After hitting rock-bottom in an off-ice battle with depression, Nella Brodett nearly committed suicide last month.
“I was looking around my room and the lights were out,” says the women’s hockey captain. “(My) phone was off and the curtains were drawn. I was in bed. And thought about ways that I could do it. And I thought about my roommates, and they’re actually my teammates, opening up my room and finding me there.
“I ended up sitting upright. I turned on my phone. I actually missed the game so I ended up texting my therapist, like the athletic therapist, and asking if there was an update on the score.”
It was that moment of hopelessness that served as Brodett’s inspiration to raise awareness for mental illness through a charity dodgeball tournament to be held on Thursday.
“I told them I would assist them in a few ways,” said associate athletic director Stephanie White. “(By) connecting them with others in the university (and) helping them obtain donations to support the cause. I respect that it was a student-driven initiative.”

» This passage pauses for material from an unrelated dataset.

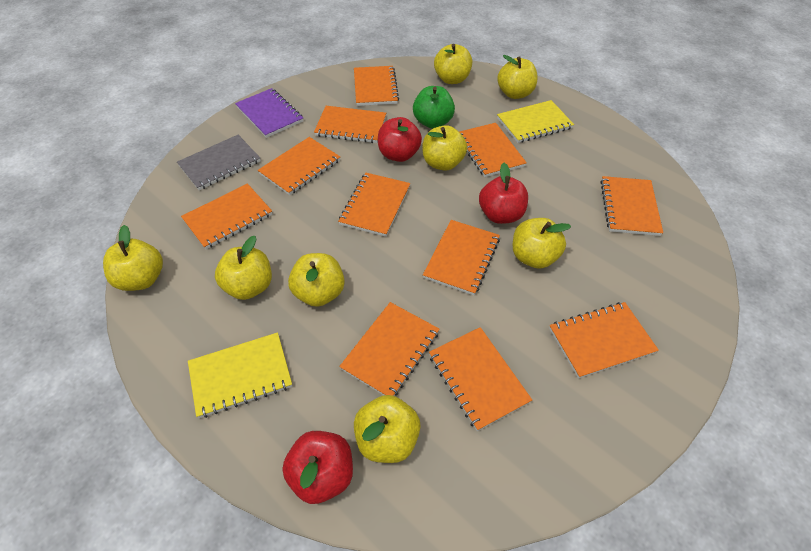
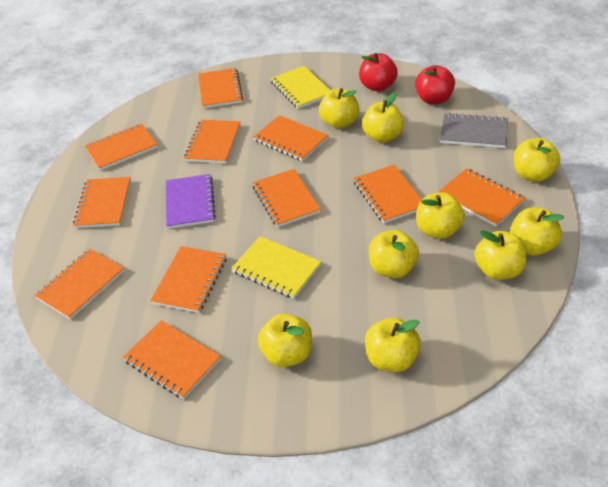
green apple: 1 -> 0
red apple: 3 -> 2
yellow apple: 8 -> 9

Ryerson Athletics made a five cent donation yesterday for every Tweet that used the #RamsTalk to Do it for Daron (DIFD), an organization that helps those with mental illnesses.
By Tuesday afternoon, the hashtag was trending in Canada.
The connection to DIFD was an easy one for Brodett. Rams teammate Cassie Sharp had played on the same team as Daron Richardson in 2010 in Ottawa.
That same year, Richardson, 14, committed suicide, and her parents created the DIFD project to encourage vulnerable youth to seek help. Brodett said the reaction from around campus in the lead-up to the event has been better than she thought. The only problem is that not everyone can play in the tournament.
“I’ve actually received a lot of interest from outside of athletics to join the dodgeball tournament and some student groups as well have asked to put in a team,” she said. “Unfortunately, I wasn’t really expecting that and we only had one day with a five-hour time slot for the gym. So I think next year we’re going to hope to open it up to all of campus.”
Sharp approached Brodett in November 2013 about a charity hockey game. There wasn’t enough time or games remaining to plan the event, so they turned to the idea of a dodgeball event.
“I approached Nella at first because it’s something that means a lot to me,” said Sharp. “And in Ottawa, it was always a part of my teams to give money to this charity so I wanted to make sure I brought it to Toronto and kept it going.”
Sharp said that when she played in Ottawa, her team used to wear stickers on their helmets and purple hearts on their jerseys to commemorate Richardson.
Brodett’s experience with depression has been long and painful. It was initially triggered by the deaths of two of her friends last year. She said dealing with it is still a work-in-progress.
“It’s probably one of the toughest things I’ve ever had to go through,” she said. “It came to a point where the stress was just way too much and I couldn’t perform as a leader as efficiently as I should be.”
That’s one of the reasons she created this charity tournament, as she hopes to spread the message that mental illness should be talked about.
“We just want to spread awareness and show that there is help and resources,” said Brodett.